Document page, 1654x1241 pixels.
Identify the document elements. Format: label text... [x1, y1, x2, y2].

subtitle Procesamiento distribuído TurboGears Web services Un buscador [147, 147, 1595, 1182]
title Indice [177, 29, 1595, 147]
--
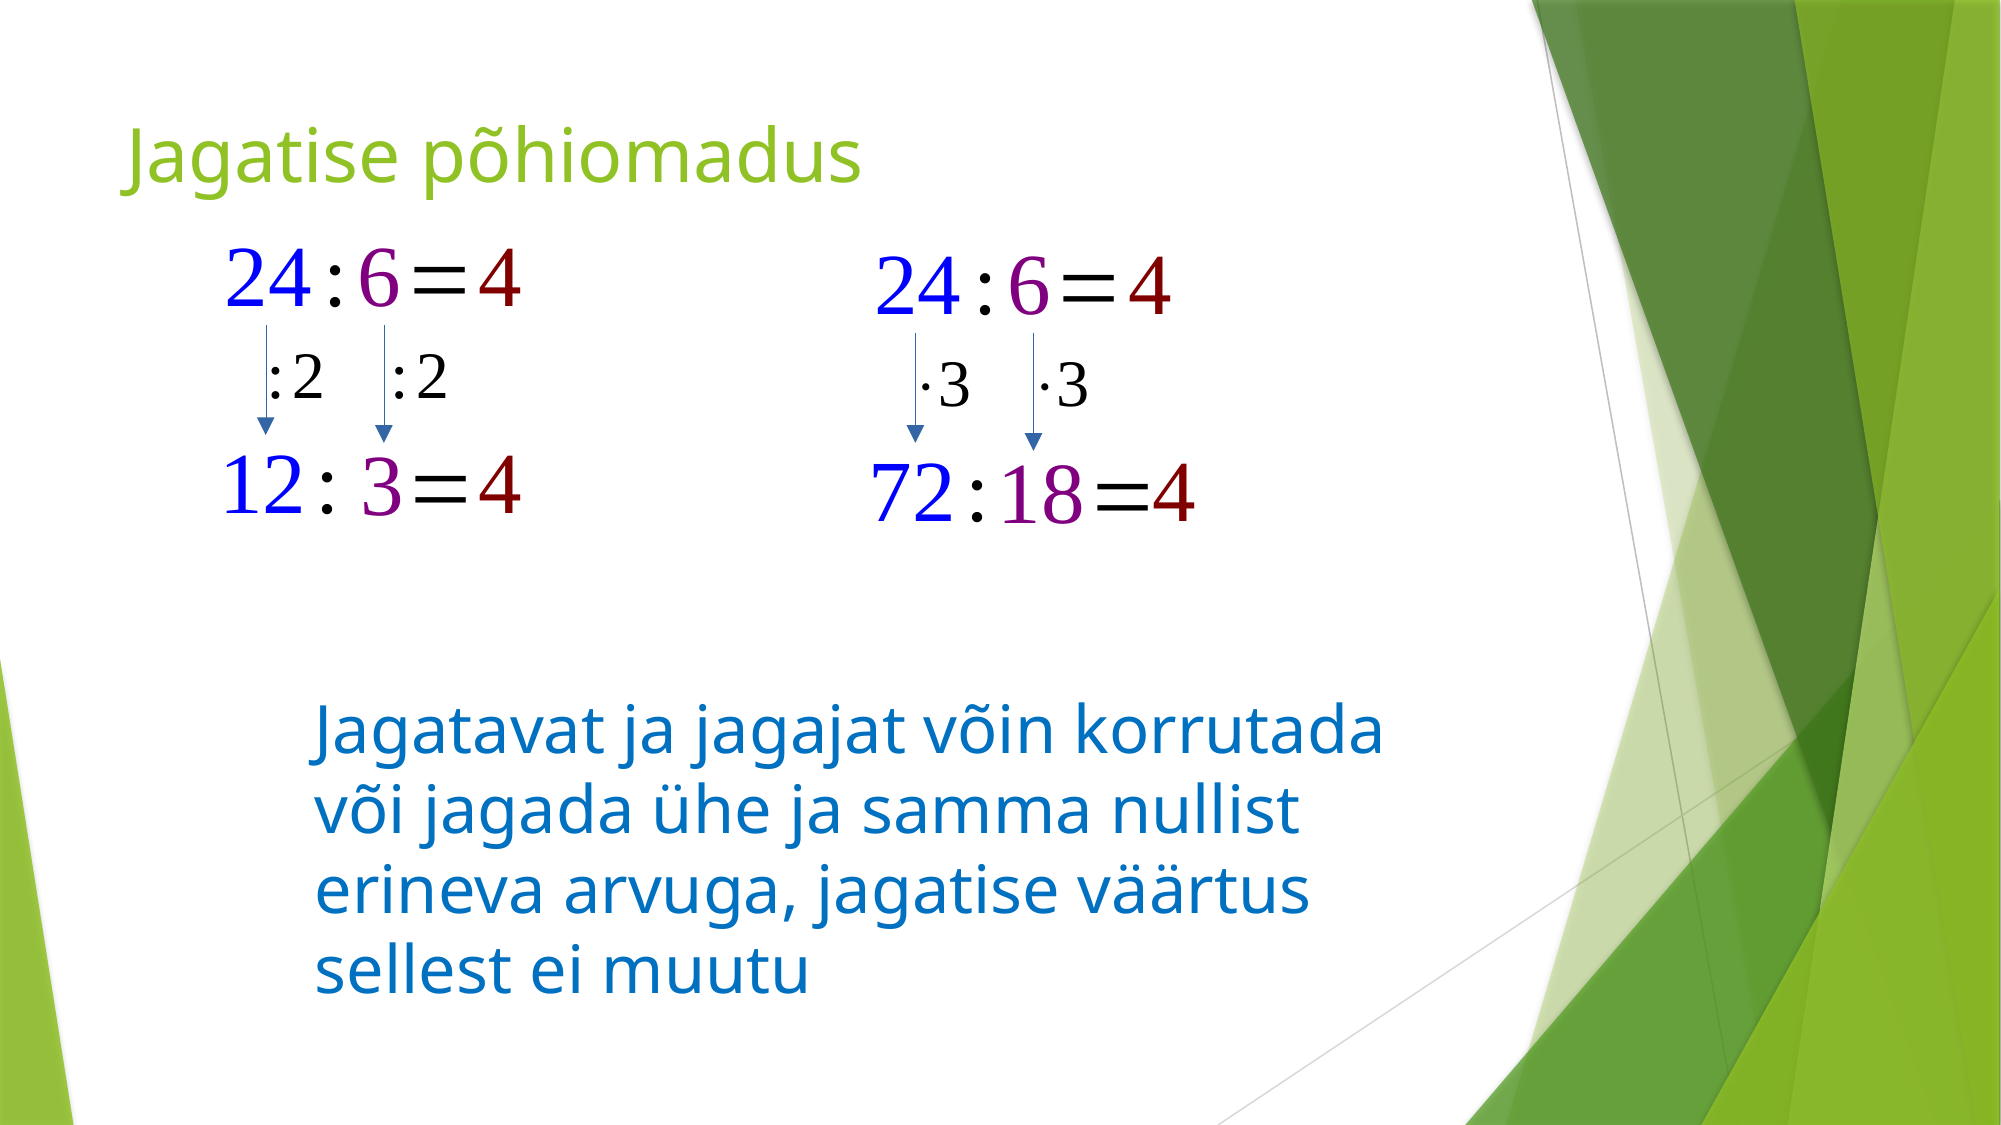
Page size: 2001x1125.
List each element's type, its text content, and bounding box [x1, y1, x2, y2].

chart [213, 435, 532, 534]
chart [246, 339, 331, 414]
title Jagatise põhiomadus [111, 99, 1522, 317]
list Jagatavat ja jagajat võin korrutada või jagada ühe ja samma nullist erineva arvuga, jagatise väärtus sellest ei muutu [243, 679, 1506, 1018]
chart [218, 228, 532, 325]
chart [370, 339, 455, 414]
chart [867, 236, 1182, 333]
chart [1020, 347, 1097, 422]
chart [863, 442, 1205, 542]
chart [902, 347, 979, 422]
...
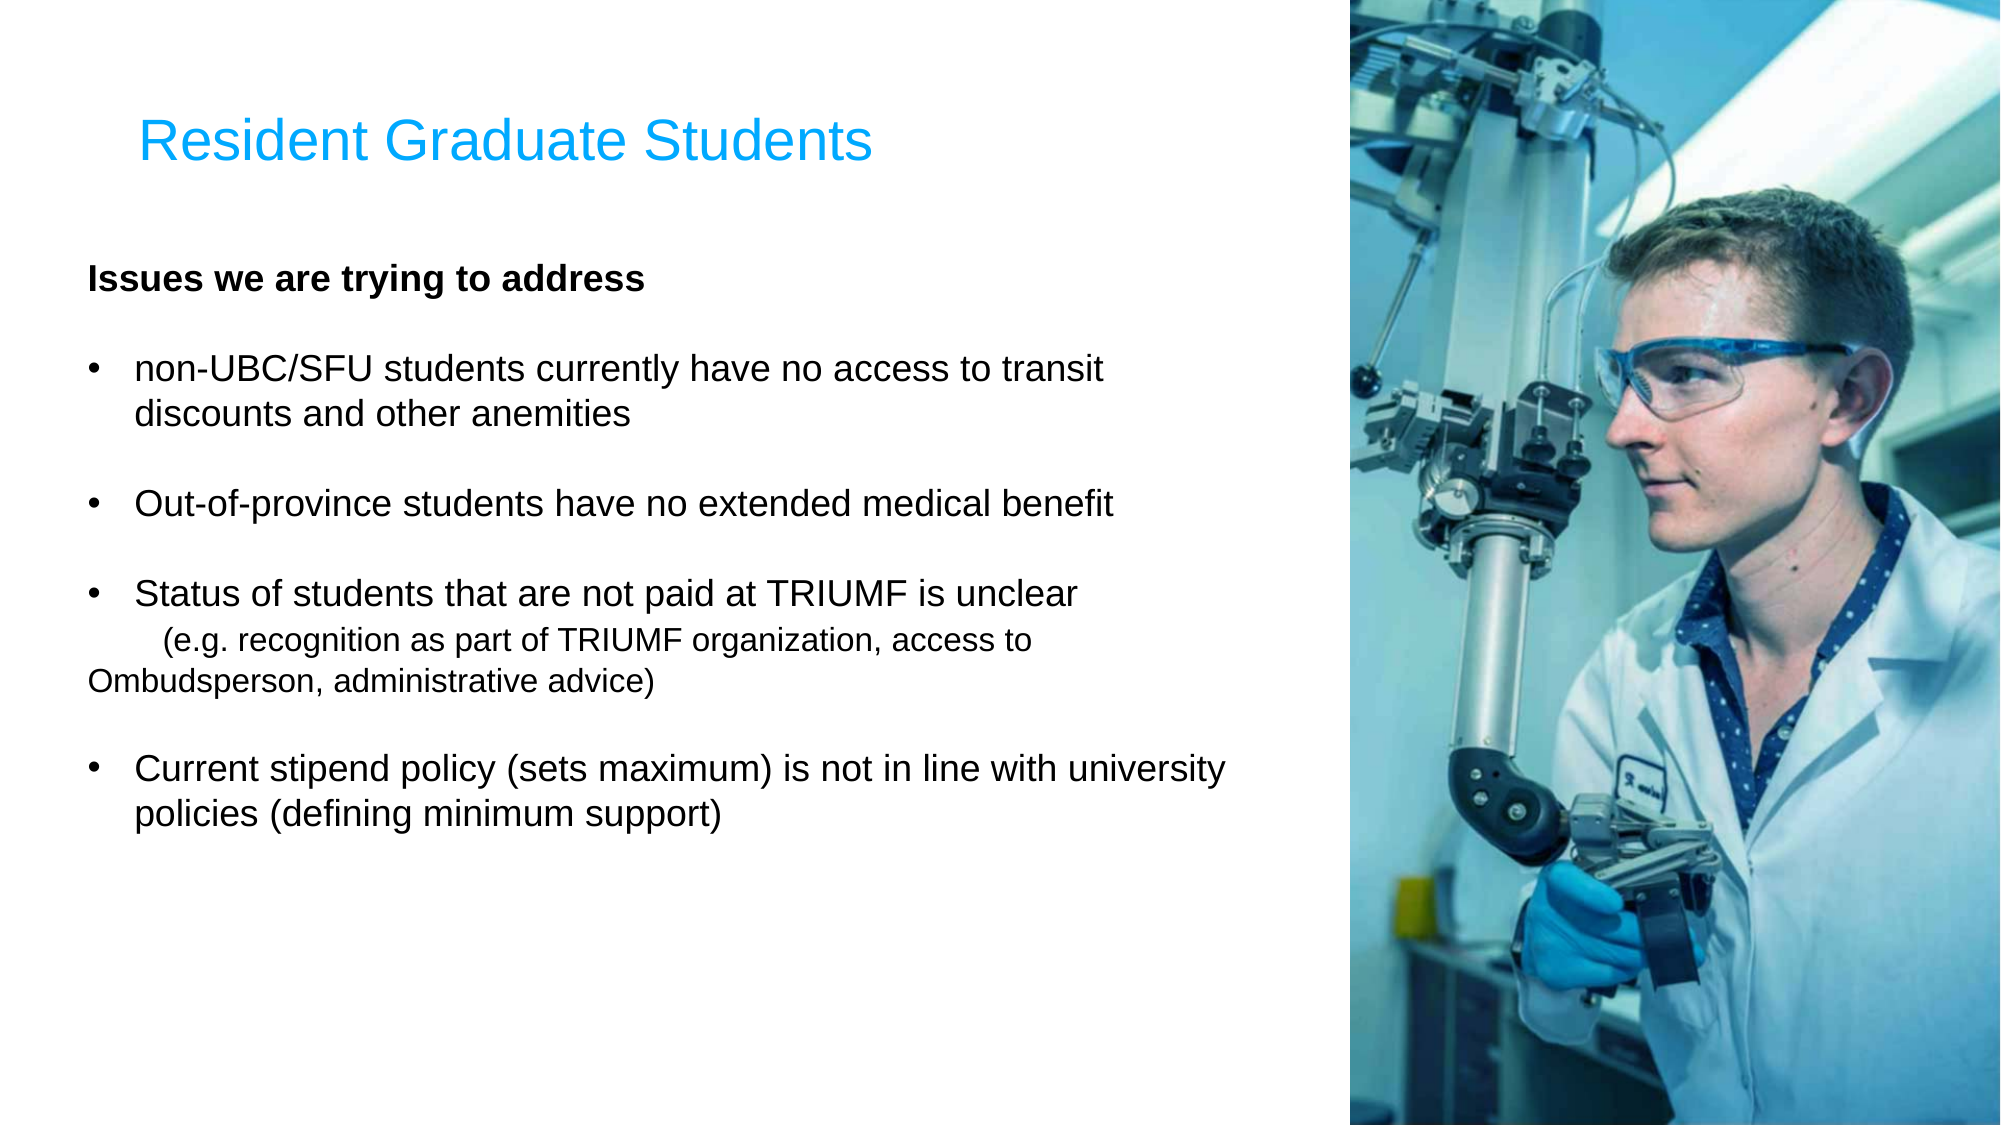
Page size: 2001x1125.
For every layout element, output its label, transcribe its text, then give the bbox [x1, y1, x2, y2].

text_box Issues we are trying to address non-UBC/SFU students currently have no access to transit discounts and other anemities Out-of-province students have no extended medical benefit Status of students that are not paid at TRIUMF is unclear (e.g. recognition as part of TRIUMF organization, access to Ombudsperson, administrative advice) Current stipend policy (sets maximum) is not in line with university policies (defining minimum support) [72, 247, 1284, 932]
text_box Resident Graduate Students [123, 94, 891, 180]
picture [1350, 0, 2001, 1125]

→ **WRITTEN TASK**:
Rewrite the stretch of data from the line containing "Document page, 1654x1241 pixels." through the line containing "title Indice [177, 29, 1595, 147]", replacing "pixels" with "px" and leaving everything else unchanged.

→ **OUTPUT FOR THIS EXERCISE**:
Document page, 1654x1241 px.
Identify the document elements. Format: label text... [x1, y1, x2, y2].

subtitle Procesamiento distribuído TurboGears Web services Un buscador [147, 147, 1595, 1182]
title Indice [177, 29, 1595, 147]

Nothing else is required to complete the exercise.